The Union County Prosecutor’s Office Child Advocacy Center (CAC) is a satellite office of the Union County Prosecutor’s Office that serves victims of child abuse and sex crimes, as well as their families. The CAC was the creation of Prosecutor Andrew K. Ruotolo, Jr., who envisioned a place where children who survived unspeakable crimes could go to get help and justice, without being retraumatized by visits to busy, loud and often chaotic environments, found at police headquarters. Instead children would enter a warm home staffed by investigators and prosecutors specially trained to interact with these vulnerable survivors.
Under the leadership of the first Prosecutor Ruotolo, and with the support of the Union County Freeholders, a small home was purchased by the County in downtown Elizabeth and the original CAC opened on July 11, 1995 as a safe haven for the children of Union County. The original facility was named in memory of UCPO employee Eileen Chrenka, but was lovingly referred to by all who worked there simply as the “Little House.”
The need for additional resources and staffing meant that the Prosecutor’s Office quickly outgrew the Little House. In October 2012, after more than a decade of planning and several years of construction, having been championed and received financial support from the Union County Board of Chosen Freeholders and the Union County Improvement Authority, the CAC moved to its current home located at 240 West Jersey Street in downtown Elizabeth. The structure consists of a three-story, 11,000-square-foot Victorian-era home built around the turn of the 20th century.

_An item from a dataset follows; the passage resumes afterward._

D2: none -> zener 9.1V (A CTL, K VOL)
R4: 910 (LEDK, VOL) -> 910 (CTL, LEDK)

The Child Advocacy Center and its multi-disciplinary team of staffers, which includes professionals with the Prosecutor’s Office Special Victims Unit, offer legal, investigative, therapeutic, medical, and child protective services, to children ranging in age from newborns to 17. The Prosecutor’s Office and the New Jersey Division of Child Protection and Permanency (formerly known as DYFS) jointly investigate more than 500 cases of child sexual abuse, physical abuse, and maltreatment annually.
The Center houses approximately two dozen full-time staffers and utilizes an advanced, efficient “wraparound” service model that brings together all existing child abuse services from multiple locations to a single location, providing professional assistance to child abuse survivors such as interviews, intake, medical examination, and mental health intake evaluation and counseling.

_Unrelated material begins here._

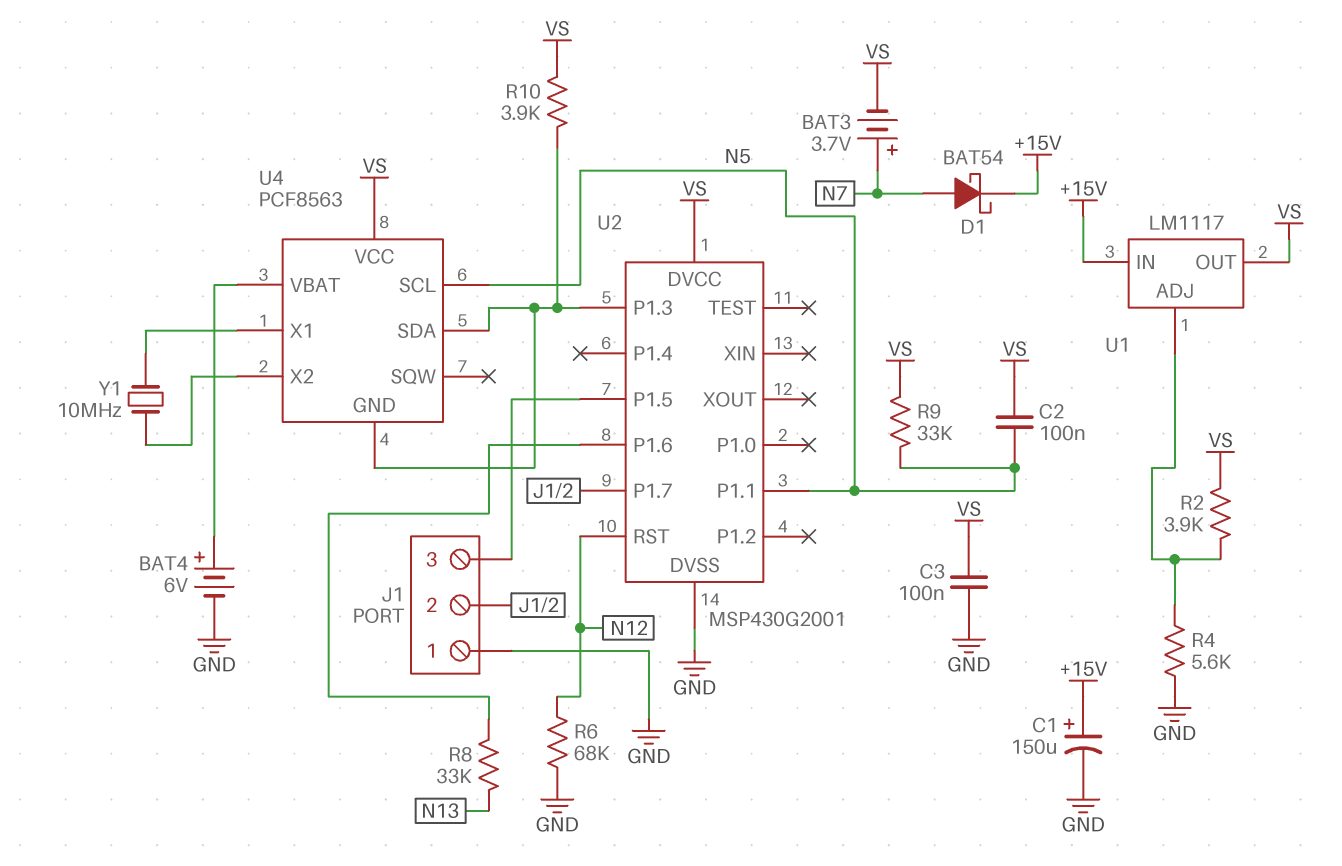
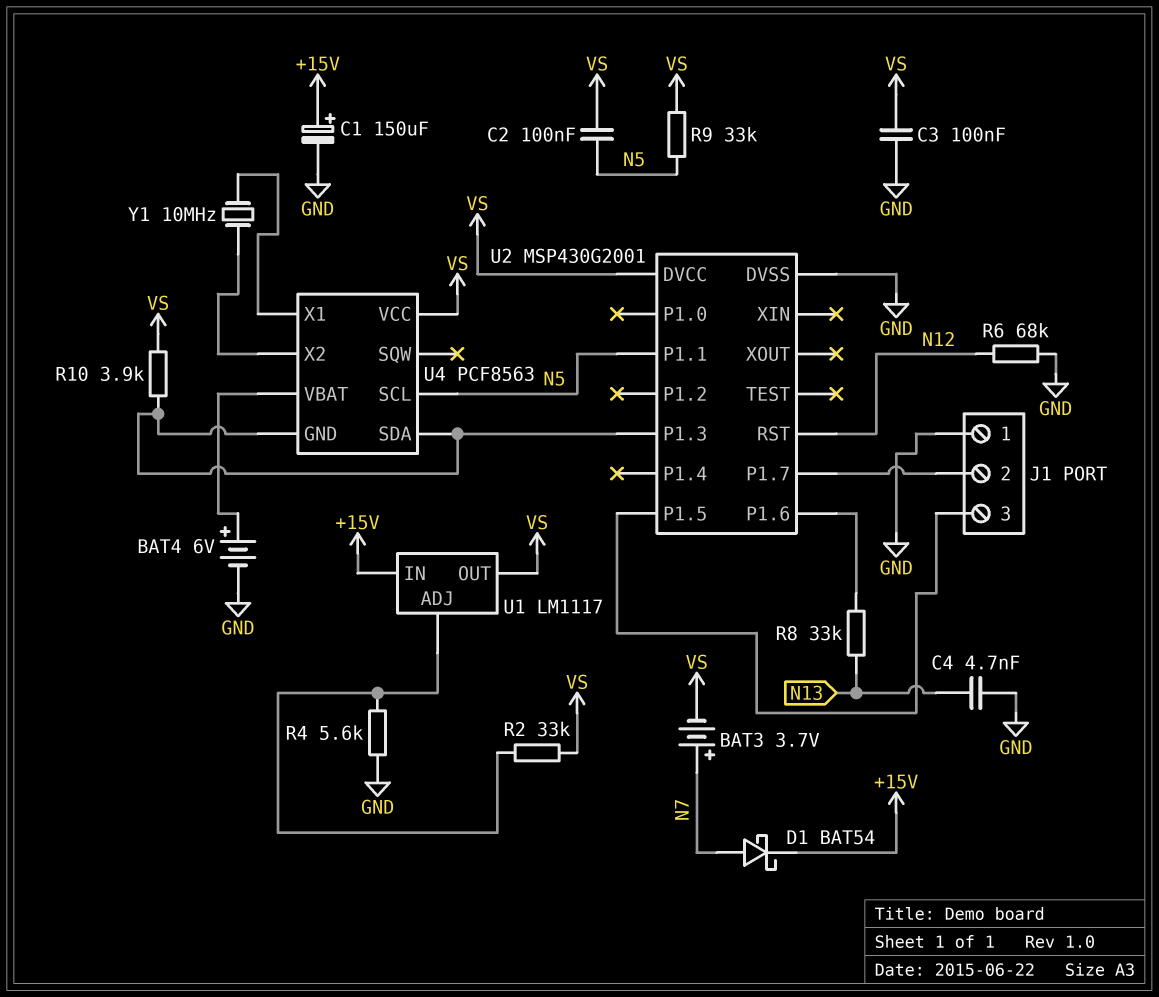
C4: none -> 4.7nF (GND, N13)
R2: 3.9k (U1/ADJ, VS) -> 33k (U1/ADJ, VS)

Under acting Prosecutor Ruotolo’s leadership the CAC is expanding again for the first time in nearly a decade. Beginning in April of 2020, the CAC’s impact will extend to provide a safe haven to even more of Union County’s children – mainly all children who are the victims of sexual contact and/or sexual assault. This initial phase of the expansion will be done using existing resources and staffing. But the CAC will soon begin construction, through the utilization of $99,500 in grant funding awarded by the New Jersey Department of Children and Families. Thanks to the support of County and State government, the CAC will soon be able to provide a safe haven to even more of our community’s most vulnerable survivors.